- _Task requirements_
Look through the records below, and copy out every line that holds the string "Sherman".

- _Source data_
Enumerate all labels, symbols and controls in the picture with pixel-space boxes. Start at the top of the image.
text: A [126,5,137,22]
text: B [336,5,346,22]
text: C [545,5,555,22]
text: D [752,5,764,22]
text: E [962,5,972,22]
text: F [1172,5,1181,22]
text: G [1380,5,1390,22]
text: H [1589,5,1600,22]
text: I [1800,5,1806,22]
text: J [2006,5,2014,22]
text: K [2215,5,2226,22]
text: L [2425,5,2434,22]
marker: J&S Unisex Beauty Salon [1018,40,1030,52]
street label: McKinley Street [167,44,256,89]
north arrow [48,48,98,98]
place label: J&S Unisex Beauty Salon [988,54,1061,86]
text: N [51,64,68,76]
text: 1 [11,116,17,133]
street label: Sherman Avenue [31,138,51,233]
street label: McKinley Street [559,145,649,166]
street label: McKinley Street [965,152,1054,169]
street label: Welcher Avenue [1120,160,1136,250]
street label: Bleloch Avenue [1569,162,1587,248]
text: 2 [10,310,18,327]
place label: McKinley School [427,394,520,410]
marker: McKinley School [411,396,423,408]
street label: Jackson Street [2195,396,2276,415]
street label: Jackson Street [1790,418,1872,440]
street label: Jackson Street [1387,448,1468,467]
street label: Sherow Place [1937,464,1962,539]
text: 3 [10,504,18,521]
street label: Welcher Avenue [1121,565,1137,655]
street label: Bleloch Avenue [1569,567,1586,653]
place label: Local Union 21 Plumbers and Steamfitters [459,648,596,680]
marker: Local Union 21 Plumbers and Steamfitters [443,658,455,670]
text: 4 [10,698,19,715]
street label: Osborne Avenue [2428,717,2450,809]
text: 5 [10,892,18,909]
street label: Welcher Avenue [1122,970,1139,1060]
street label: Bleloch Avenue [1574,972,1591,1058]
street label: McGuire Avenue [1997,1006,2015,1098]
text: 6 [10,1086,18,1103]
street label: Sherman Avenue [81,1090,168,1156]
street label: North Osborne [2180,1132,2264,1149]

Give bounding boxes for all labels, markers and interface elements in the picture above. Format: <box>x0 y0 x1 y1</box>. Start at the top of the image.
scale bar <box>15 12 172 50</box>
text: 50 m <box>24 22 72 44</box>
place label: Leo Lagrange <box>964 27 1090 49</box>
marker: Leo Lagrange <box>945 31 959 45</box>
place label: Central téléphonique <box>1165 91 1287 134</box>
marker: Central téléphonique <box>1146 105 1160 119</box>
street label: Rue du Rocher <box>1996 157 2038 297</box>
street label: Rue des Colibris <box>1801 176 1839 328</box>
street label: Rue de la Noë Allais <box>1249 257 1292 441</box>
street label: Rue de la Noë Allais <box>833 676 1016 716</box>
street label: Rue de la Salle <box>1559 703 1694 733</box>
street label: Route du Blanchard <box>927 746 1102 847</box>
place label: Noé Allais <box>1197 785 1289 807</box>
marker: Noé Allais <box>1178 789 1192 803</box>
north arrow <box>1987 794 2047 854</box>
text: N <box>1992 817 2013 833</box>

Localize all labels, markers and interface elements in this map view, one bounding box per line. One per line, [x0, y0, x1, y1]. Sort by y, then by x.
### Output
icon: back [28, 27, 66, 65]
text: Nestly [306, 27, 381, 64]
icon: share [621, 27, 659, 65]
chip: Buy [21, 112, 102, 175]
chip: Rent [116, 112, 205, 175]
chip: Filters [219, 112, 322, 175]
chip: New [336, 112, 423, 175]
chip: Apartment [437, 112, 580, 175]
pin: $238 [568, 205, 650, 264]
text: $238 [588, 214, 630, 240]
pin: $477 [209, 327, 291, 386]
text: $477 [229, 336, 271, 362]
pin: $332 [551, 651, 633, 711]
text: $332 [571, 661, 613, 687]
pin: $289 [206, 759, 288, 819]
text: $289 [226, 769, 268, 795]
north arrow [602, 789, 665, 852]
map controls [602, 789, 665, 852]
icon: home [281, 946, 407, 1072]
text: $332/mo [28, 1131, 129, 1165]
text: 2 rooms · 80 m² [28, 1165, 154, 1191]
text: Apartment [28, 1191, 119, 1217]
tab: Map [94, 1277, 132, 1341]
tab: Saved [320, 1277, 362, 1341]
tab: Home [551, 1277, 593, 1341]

- _Exercise solution_
street label: Sherman Avenue [31,138,51,233]
street label: Sherman Avenue [81,1090,168,1156]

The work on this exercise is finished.